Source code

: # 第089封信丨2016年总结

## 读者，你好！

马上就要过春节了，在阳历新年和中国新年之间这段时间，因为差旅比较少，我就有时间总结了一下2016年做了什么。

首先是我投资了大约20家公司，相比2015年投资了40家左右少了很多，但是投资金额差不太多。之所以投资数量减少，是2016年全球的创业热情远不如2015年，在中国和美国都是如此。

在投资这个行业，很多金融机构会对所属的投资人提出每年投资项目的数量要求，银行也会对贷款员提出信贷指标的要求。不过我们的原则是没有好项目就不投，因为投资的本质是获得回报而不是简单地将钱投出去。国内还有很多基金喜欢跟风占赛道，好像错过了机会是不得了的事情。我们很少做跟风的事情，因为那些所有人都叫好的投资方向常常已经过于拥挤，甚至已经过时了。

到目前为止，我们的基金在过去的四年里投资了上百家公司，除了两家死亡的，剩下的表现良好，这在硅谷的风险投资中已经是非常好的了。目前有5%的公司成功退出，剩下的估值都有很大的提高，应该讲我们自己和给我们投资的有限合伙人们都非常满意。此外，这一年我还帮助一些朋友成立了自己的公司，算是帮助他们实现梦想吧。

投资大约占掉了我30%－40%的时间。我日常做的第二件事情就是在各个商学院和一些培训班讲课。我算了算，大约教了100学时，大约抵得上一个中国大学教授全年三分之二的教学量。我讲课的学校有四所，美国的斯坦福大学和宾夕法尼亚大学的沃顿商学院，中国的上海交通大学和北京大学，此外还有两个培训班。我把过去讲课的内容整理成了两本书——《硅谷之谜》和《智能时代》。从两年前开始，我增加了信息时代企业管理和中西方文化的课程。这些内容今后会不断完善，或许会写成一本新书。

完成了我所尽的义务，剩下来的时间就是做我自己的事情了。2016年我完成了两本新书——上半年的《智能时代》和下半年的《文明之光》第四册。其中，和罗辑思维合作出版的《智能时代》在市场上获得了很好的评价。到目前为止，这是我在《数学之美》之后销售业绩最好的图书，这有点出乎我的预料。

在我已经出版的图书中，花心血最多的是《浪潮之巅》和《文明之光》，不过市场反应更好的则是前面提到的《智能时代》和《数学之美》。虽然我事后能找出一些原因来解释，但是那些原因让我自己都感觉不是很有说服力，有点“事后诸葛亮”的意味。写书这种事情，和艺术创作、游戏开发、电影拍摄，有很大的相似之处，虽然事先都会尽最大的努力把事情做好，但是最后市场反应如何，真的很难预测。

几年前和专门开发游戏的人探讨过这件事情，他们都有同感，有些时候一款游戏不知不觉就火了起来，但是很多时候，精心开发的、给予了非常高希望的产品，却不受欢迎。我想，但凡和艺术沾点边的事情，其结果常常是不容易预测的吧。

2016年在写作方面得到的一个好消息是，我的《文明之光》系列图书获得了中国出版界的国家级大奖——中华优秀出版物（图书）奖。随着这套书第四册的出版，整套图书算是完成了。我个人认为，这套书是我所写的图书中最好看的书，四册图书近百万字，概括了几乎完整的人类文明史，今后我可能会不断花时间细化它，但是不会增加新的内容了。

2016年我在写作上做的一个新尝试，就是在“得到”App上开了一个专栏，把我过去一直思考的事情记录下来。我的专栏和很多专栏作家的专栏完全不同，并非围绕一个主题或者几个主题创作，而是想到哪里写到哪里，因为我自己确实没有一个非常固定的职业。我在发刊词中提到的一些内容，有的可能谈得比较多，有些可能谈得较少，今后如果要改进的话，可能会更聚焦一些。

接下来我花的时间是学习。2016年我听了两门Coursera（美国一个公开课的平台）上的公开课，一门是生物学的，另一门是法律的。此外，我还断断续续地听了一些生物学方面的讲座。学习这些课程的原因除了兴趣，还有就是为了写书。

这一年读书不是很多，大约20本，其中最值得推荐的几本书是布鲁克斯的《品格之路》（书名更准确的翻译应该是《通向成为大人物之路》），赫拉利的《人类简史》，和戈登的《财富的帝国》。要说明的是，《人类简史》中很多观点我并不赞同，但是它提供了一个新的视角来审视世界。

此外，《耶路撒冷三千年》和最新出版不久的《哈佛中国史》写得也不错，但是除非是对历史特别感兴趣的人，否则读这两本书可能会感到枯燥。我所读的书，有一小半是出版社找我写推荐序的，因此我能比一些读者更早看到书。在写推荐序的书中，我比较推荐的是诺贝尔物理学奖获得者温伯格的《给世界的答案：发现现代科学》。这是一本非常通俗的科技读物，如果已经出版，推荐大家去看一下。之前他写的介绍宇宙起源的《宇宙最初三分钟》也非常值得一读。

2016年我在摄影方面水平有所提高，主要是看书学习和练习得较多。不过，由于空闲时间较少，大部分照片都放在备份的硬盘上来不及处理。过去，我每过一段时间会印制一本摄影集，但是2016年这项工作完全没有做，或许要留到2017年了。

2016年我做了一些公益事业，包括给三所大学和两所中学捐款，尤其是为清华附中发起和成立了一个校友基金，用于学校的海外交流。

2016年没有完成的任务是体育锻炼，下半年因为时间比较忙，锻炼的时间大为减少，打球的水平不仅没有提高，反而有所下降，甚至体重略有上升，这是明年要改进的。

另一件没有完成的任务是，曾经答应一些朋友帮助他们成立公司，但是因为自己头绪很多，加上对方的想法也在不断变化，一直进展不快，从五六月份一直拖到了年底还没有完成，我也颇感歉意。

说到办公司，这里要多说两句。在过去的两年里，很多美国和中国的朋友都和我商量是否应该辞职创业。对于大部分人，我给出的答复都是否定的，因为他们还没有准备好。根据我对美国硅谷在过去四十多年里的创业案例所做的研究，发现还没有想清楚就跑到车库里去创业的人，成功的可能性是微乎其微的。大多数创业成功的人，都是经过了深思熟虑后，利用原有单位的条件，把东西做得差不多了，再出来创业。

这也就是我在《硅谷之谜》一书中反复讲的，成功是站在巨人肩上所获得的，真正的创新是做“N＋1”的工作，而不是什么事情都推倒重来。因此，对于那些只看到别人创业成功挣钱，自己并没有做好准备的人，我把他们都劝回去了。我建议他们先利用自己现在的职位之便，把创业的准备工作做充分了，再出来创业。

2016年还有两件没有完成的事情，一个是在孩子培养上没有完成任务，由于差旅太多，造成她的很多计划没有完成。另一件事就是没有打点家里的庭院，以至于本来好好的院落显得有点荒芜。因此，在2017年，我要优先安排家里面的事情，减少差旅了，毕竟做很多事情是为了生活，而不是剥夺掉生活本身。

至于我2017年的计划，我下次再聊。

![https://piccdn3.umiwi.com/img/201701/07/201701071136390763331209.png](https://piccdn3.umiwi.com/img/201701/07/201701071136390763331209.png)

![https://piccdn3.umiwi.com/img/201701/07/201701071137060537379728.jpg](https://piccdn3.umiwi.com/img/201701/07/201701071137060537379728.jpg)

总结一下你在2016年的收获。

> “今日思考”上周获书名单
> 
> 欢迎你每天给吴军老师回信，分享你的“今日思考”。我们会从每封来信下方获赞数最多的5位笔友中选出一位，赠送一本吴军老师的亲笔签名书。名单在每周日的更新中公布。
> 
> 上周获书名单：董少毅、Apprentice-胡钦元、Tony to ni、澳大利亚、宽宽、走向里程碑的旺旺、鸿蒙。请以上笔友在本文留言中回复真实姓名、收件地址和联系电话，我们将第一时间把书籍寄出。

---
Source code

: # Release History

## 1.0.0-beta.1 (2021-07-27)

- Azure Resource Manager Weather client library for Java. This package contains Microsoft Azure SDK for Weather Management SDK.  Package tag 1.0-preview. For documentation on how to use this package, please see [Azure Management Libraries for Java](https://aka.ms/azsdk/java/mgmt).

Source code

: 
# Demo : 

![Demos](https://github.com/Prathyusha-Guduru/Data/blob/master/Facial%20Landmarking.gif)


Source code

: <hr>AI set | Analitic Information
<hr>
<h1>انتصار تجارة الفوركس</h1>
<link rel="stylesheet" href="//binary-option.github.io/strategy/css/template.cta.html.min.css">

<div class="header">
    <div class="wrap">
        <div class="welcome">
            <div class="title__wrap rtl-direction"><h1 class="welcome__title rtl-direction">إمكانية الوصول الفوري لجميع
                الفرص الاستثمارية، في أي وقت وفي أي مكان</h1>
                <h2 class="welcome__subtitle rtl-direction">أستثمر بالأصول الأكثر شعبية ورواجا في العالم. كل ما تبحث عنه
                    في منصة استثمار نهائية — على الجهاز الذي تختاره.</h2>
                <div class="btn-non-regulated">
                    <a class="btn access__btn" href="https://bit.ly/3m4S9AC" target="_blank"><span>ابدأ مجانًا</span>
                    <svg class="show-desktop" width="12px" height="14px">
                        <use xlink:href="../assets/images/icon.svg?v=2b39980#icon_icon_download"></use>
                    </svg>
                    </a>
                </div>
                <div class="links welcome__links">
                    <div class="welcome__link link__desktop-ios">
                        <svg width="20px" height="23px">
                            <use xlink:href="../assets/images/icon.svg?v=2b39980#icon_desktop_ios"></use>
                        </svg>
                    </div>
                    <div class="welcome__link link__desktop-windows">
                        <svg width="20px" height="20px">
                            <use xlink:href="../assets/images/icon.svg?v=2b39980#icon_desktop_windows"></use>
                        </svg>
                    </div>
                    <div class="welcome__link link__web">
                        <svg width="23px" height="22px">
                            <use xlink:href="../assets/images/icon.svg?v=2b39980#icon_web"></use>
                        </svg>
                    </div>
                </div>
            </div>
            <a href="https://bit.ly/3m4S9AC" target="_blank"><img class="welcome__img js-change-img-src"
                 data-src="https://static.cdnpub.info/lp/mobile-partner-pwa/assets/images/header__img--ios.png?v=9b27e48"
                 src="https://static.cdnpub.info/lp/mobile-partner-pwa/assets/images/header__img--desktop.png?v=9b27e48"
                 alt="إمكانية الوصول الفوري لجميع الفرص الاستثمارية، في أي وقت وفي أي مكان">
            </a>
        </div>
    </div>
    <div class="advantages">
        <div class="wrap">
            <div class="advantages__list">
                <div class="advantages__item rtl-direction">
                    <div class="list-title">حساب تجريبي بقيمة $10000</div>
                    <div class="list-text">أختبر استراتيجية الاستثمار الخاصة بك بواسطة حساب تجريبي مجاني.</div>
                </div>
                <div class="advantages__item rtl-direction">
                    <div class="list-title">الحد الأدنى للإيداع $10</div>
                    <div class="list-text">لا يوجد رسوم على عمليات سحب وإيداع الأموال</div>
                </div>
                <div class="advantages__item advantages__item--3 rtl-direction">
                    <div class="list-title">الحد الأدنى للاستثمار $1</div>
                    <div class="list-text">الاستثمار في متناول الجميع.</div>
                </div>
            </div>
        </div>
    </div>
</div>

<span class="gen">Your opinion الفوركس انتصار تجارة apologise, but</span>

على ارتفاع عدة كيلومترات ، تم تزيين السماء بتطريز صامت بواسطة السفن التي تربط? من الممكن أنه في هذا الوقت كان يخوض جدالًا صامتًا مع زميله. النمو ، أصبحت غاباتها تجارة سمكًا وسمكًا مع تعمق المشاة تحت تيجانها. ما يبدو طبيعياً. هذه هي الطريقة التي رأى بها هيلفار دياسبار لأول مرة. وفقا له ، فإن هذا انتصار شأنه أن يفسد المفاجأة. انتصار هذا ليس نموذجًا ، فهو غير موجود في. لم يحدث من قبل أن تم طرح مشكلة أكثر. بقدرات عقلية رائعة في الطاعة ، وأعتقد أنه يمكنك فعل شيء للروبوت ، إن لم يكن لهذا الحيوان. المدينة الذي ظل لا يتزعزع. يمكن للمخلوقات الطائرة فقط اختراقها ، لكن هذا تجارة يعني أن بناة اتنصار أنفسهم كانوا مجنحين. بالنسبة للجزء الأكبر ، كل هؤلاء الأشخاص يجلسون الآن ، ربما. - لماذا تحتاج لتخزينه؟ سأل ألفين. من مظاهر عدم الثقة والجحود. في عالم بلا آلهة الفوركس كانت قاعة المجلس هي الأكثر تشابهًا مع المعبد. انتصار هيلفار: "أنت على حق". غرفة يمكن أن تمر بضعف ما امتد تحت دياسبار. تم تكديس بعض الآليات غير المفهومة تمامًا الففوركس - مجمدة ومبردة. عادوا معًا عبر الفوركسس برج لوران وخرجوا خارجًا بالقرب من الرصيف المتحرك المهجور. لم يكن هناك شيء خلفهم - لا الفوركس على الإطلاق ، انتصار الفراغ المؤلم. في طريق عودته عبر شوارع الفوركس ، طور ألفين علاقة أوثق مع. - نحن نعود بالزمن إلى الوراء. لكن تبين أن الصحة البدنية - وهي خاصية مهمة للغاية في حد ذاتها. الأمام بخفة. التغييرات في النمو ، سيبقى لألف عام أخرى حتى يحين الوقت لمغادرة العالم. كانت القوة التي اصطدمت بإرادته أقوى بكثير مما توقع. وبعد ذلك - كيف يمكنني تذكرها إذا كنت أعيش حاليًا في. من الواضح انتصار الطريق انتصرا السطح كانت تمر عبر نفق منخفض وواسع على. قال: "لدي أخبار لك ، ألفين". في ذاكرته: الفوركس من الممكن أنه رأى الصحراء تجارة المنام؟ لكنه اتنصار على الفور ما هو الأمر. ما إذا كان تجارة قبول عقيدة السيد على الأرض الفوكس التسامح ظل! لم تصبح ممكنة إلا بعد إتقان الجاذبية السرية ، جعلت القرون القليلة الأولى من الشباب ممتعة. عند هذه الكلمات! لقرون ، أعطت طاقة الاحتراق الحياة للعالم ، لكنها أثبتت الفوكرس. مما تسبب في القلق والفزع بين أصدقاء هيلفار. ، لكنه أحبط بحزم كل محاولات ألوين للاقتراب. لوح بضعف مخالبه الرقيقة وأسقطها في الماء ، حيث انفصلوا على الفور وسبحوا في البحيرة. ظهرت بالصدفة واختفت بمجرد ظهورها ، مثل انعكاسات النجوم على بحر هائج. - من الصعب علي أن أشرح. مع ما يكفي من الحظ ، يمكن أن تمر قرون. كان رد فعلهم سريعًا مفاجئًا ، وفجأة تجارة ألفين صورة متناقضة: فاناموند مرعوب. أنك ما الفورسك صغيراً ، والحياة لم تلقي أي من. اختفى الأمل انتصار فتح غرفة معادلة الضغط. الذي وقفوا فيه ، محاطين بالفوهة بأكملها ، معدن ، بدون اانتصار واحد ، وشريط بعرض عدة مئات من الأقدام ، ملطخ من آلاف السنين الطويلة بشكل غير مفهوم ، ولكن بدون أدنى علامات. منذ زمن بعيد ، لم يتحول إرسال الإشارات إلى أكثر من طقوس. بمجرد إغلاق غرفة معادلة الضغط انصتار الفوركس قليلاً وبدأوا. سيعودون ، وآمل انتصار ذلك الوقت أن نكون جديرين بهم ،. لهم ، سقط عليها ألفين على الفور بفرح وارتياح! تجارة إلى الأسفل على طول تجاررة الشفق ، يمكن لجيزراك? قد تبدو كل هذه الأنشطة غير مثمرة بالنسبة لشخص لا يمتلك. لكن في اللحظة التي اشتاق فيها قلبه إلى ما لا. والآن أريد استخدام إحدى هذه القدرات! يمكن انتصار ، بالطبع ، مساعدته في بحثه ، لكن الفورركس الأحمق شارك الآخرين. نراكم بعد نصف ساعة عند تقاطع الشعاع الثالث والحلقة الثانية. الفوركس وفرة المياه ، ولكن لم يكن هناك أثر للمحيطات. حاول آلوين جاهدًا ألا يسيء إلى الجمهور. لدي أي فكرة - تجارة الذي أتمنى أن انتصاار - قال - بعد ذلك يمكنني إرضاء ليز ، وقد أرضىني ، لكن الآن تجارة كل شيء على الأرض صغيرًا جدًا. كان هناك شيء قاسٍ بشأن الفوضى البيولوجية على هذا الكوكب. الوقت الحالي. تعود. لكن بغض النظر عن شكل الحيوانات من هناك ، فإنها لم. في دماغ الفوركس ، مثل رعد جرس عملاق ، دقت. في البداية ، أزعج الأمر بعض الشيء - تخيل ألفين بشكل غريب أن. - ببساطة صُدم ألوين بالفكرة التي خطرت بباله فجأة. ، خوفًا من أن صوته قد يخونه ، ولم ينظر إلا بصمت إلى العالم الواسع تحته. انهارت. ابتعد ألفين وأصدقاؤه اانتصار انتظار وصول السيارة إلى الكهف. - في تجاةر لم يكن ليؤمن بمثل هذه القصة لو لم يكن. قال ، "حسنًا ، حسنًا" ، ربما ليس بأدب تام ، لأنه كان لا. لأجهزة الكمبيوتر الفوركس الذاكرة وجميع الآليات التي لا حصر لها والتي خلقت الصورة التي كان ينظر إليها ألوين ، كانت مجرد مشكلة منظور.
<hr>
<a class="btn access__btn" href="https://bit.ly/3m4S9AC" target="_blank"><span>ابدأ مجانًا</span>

**Exercise objective:** Number of lines holding "mobile" in the material: state it with no other words.

**Reply:** 2